**Request:** Reproduce each of the following lines word for word, in the same order.

**Extracted entries:**

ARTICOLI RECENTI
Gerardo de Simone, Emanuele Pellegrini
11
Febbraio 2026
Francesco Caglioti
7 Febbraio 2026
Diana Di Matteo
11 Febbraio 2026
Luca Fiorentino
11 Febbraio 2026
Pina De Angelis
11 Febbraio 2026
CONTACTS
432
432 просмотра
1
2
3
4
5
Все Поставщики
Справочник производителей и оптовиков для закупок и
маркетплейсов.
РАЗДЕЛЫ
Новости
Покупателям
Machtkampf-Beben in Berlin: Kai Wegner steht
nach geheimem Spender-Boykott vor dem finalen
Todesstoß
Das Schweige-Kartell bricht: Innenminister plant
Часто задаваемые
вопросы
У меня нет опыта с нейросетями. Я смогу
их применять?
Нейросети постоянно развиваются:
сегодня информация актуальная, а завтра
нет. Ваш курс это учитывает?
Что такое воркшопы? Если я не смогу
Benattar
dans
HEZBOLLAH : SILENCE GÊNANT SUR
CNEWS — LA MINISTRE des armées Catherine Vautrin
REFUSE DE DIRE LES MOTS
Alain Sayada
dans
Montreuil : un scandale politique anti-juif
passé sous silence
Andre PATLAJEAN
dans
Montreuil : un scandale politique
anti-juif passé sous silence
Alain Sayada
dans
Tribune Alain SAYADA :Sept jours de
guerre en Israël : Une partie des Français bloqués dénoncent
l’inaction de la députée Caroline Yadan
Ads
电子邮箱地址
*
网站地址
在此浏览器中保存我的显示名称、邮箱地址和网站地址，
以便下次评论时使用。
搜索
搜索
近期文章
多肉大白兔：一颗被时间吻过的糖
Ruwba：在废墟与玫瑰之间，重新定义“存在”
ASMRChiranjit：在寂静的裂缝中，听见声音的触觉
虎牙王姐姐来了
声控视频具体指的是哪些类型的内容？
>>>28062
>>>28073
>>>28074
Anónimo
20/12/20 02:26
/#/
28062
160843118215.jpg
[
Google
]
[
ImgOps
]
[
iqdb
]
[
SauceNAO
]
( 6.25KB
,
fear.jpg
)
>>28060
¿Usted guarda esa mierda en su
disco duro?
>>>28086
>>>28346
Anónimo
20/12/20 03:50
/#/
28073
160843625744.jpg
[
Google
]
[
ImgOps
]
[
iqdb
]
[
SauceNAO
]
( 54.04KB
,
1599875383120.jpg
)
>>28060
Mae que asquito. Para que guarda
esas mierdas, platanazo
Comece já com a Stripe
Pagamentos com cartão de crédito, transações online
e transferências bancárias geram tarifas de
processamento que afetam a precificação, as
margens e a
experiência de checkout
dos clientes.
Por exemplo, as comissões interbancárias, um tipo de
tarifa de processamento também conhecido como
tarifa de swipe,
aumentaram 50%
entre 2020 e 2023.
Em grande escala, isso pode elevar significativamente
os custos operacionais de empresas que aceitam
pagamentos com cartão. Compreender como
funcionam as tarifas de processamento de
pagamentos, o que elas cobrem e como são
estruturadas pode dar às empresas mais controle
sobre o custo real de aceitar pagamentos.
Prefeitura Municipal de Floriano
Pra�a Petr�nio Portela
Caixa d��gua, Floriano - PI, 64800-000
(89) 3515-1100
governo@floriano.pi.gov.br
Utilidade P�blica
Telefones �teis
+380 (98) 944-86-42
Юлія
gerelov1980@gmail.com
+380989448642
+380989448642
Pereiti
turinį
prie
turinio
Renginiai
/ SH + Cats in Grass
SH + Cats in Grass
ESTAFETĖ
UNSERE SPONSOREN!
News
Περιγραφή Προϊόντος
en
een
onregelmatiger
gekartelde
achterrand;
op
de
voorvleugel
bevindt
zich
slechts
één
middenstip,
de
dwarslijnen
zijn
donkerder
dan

**Written solution:**
ARTICOLI RECENTI
Gerardo de Simone, Emanuele Pellegrini
11
Febbraio 2026
Francesco Caglioti
7 Febbraio 2026
Diana Di Matteo
11 Febbraio 2026
Luca Fiorentino
11 Febbraio 2026
Pina De Angelis
11 Febbraio 2026
CONTACTS
432
432 просмотра
1
2
3
4
5
Все Поставщики
Справочник производителей и оптовиков для закупок и
маркетплейсов.
РАЗДЕЛЫ
Новости
Покупателям
Machtkampf-Beben in Berlin: Kai Wegner steht
nach geheimem Spender-Boykott vor dem finalen
Todesstoß
Das Schweige-Kartell bricht: Innenminister plant
Часто задаваемые
вопросы
У меня нет опыта с нейросетями. Я смогу
их применять?
Нейросети постоянно развиваются:
сегодня информация актуальная, а завтра
нет. Ваш курс это учитывает?
Что такое воркшопы? Если я не смогу
Benattar
dans
HEZBOLLAH : SILENCE GÊNANT SUR
CNEWS — LA MINISTRE des armées Catherine Vautrin
REFUSE DE DIRE LES MOTS
Alain Sayada
dans
Montreuil : un scandale politique anti-juif
passé sous silence
Andre PATLAJEAN
dans
Montreuil : un scandale politique
anti-juif passé sous silence
Alain Sayada
dans
Tribune Alain SAYADA :Sept jours de
guerre en Israël : Une partie des Français bloqués dénoncent
l’inaction de la députée Caroline Yadan
Ads
电子邮箱地址
*
网站地址
在此浏览器中保存我的显示名称、邮箱地址和网站地址，
以便下次评论时使用。
搜索
搜索
近期文章
多肉大白兔：一颗被时间吻过的糖
Ruwba：在废墟与玫瑰之间，重新定义“存在”
ASMRChiranjit：在寂静的裂缝中，听见声音的触觉
虎牙王姐姐来了
声控视频具体指的是哪些类型的内容？
>>>28062
>>>28073
>>>28074
Anónimo
20/12/20 02:26
/#/
28062
160843118215.jpg
[
Google
]
[
ImgOps
]
[
iqdb
]
[
SauceNAO
]
( 6.25KB
,
fear.jpg
)
>>28060
¿Usted guarda esa mierda en su
disco duro?
>>>28086
>>>28346
Anónimo
20/12/20 03:50
/#/
28073
160843625744.jpg
[
Google
]
[
ImgOps
]
[
iqdb
]
[
SauceNAO
]
( 54.04KB
,
1599875383120.jpg
)
>>28060
Mae que asquito. Para que guarda
esas mierdas, platanazo
Comece já com a Stripe
Pagamentos com cartão de crédito, transações online
e transferências bancárias geram tarifas de
processamento que afetam a precificação, as
margens e a
experiência de checkout
dos clientes.
Por exemplo, as comissões interbancárias, um tipo de
tarifa de processamento também conhecido como
tarifa de swipe,
aumentaram 50%
entre 2020 e 2023.
Em grande escala, isso pode elevar significativamente
os custos operacionais de empresas que aceitam
pagamentos com cartão. Compreender como
funcionam as tarifas de processamento de
pagamentos, o que elas cobrem e como são
estruturadas pode dar às empresas mais controle
sobre o custo real de aceitar pagamentos.
Prefeitura Municipal de Floriano
Pra�a Petr�nio Portela
Caixa d��gua, Floriano - PI, 64800-000
(89) 3515-1100
governo@floriano.pi.gov.br
Utilidade P�blica
Telefones �teis
+380 (98) 944-86-42
Юлія
gerelov1980@gmail.com
+380989448642
+380989448642
Pereiti
turinį
prie
turinio
Renginiai
/ SH + Cats in Grass
SH + Cats in Grass
ESTAFETĖ
UNSERE SPONSOREN!
News
Περιγραφή Προϊόντος
en
een
onregelmatiger
gekartelde
achterrand;
op
de
voorvleugel
bevindt
zich
slechts
één
middenstip,
de
dwarslijnen
zijn
donkerder
dan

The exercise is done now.